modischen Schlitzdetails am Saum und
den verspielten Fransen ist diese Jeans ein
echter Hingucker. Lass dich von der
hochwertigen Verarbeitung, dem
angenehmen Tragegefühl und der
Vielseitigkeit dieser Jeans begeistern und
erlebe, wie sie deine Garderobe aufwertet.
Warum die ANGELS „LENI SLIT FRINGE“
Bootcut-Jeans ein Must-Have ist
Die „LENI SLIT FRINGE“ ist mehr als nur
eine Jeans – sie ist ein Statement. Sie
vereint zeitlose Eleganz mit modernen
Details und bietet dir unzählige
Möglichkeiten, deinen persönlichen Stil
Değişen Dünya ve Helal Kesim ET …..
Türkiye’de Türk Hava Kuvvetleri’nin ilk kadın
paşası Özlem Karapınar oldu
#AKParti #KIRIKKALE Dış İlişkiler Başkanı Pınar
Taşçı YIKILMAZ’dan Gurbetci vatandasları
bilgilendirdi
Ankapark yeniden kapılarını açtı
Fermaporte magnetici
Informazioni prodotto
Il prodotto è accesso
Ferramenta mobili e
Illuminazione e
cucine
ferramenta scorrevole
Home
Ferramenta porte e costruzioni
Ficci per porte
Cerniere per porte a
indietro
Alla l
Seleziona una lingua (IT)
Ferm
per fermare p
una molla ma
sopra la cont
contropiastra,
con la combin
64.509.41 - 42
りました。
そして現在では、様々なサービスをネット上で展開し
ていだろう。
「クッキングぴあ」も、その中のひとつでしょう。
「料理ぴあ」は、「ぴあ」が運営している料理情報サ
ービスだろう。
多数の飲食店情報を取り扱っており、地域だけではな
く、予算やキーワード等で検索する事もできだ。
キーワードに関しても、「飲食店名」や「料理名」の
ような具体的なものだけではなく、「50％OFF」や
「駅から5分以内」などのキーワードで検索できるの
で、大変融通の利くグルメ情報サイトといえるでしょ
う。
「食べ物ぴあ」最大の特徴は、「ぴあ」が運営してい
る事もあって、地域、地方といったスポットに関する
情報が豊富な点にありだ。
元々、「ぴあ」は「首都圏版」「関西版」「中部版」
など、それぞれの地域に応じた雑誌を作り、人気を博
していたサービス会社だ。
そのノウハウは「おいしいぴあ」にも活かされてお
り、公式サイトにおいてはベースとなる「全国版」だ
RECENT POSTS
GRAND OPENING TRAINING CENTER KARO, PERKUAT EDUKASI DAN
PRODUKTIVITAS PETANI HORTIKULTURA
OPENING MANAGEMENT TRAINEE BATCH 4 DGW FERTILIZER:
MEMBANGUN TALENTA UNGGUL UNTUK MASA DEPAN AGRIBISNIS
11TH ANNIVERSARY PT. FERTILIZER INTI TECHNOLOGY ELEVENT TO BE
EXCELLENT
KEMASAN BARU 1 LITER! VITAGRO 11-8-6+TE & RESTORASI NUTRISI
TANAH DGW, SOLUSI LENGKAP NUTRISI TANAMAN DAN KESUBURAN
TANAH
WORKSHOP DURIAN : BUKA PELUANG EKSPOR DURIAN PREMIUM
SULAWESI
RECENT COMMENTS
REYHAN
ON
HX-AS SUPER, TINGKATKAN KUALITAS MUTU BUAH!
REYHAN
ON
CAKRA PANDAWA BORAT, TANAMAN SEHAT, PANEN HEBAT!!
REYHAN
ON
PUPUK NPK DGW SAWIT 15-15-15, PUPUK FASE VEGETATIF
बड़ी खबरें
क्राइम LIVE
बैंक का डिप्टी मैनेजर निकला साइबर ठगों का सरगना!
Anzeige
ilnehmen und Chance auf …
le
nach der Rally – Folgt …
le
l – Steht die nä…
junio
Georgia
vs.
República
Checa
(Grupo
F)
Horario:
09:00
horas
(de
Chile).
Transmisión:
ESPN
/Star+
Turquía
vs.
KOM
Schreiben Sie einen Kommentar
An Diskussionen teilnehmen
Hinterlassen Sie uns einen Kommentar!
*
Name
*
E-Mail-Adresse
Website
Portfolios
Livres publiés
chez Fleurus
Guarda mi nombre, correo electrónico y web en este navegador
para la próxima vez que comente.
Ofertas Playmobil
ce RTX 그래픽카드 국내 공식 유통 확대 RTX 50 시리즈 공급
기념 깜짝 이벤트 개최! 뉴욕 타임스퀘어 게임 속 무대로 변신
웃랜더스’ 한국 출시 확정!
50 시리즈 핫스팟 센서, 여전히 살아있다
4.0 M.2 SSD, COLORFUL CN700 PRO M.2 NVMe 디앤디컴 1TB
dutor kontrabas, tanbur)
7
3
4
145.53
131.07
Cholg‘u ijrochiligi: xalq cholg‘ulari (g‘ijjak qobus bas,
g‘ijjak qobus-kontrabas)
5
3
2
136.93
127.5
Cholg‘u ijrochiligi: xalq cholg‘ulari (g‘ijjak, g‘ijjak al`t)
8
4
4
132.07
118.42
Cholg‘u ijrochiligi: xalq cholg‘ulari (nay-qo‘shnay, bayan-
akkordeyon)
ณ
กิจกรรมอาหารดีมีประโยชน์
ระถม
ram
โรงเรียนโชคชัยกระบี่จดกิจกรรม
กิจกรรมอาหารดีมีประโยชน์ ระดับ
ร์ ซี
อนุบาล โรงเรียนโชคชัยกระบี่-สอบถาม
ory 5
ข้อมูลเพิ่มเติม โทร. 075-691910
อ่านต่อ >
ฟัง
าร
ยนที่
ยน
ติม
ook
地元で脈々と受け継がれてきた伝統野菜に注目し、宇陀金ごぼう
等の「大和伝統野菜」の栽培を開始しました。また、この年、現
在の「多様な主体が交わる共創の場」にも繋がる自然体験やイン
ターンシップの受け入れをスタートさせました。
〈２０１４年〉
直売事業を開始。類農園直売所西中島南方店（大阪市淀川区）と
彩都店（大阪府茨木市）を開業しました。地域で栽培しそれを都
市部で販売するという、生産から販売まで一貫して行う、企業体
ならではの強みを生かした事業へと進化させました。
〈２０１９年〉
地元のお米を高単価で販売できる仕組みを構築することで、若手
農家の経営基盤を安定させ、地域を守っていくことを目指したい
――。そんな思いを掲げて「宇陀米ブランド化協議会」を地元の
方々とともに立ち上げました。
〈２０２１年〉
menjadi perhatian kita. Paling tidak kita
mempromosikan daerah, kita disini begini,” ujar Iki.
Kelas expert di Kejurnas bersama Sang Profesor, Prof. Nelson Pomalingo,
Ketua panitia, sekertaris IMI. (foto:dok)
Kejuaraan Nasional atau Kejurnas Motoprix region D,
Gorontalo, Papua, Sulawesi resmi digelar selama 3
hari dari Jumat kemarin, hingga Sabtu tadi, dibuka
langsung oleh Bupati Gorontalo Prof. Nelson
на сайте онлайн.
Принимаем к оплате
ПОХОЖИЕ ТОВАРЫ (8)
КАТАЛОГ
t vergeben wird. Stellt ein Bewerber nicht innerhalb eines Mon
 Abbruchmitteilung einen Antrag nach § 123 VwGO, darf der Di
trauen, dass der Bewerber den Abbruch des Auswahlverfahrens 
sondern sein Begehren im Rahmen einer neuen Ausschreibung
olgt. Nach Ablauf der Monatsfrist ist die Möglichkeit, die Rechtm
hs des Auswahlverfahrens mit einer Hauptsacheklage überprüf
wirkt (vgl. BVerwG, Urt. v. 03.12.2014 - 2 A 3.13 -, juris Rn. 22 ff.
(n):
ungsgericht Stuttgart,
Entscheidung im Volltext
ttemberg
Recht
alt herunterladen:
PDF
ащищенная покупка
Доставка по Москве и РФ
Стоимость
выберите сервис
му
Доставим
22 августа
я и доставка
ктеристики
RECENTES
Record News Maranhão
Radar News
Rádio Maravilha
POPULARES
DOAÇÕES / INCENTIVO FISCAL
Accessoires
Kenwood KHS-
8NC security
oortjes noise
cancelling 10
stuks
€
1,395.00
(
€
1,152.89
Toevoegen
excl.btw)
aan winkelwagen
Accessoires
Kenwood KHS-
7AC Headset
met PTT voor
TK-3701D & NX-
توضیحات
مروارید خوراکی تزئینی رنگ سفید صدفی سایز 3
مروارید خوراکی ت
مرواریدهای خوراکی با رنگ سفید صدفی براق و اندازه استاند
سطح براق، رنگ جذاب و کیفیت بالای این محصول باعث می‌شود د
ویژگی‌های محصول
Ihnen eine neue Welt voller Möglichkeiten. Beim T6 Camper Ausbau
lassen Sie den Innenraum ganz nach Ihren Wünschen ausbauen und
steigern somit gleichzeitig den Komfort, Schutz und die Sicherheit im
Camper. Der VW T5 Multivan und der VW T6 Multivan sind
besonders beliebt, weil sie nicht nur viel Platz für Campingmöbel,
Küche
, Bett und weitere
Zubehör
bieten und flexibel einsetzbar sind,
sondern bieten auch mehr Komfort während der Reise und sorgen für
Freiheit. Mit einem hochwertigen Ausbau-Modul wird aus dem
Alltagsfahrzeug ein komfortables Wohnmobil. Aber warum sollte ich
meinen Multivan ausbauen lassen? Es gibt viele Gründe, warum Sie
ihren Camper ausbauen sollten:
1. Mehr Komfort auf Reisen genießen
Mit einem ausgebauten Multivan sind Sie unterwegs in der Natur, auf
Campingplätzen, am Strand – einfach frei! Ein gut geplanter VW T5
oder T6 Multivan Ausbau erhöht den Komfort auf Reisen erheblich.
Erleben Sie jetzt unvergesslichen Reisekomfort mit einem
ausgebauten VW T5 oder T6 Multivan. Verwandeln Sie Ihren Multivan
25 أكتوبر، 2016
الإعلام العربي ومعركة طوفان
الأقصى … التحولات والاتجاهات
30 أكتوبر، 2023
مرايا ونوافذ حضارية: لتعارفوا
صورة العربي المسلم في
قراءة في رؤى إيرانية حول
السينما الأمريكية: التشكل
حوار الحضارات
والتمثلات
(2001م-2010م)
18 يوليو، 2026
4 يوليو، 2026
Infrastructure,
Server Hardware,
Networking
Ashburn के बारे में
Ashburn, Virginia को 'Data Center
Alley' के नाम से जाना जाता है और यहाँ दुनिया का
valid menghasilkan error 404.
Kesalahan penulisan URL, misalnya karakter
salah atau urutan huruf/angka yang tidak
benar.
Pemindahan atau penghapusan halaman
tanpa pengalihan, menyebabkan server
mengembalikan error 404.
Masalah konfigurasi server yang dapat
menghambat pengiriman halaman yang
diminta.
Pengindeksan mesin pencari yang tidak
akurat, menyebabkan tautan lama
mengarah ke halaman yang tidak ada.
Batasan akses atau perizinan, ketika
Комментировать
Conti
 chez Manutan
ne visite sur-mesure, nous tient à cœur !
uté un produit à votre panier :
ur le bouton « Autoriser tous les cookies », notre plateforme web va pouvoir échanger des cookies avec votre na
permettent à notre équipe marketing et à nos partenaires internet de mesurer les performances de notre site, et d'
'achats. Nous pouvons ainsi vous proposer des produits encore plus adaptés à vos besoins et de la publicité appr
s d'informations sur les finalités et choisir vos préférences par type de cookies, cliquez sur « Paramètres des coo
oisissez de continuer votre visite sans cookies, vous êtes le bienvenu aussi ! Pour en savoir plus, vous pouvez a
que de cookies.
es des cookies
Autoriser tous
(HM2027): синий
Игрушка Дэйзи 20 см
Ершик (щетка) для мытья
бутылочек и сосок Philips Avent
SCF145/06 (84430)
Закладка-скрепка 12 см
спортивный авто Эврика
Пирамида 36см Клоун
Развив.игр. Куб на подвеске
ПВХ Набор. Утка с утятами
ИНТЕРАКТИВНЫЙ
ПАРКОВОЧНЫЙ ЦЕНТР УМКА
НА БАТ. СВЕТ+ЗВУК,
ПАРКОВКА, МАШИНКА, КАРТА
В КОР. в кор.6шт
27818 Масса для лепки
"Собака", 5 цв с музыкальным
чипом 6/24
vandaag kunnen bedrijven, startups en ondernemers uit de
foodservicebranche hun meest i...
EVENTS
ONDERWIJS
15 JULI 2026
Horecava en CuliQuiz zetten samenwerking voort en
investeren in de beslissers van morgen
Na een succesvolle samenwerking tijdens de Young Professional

▶ [GOAL OF THE EXERCISE]: Please rewrite the part that opens with the first line and closes with the line containing "bilgilendirdi", swapping "Hingucker" for "Blickfang" and leaving all else in those lines unchanged.

▶ [ANSWER BOX]:
modischen Schlitzdetails am Saum und
den verspielten Fransen ist diese Jeans ein
echter Blickfang. Lass dich von der
hochwertigen Verarbeitung, dem
angenehmen Tragegefühl und der
Vielseitigkeit dieser Jeans begeistern und
erlebe, wie sie deine Garderobe aufwertet.
Warum die ANGELS „LENI SLIT FRINGE“
Bootcut-Jeans ein Must-Have ist
Die „LENI SLIT FRINGE“ ist mehr als nur
eine Jeans – sie ist ein Statement. Sie
vereint zeitlose Eleganz mit modernen
Details und bietet dir unzählige
Möglichkeiten, deinen persönlichen Stil
Değişen Dünya ve Helal Kesim ET …..
Türkiye’de Türk Hava Kuvvetleri’nin ilk kadın
paşası Özlem Karapınar oldu
#AKParti #KIRIKKALE Dış İlişkiler Başkanı Pınar
Taşçı YIKILMAZ’dan Gurbetci vatandasları
bilgilendirdi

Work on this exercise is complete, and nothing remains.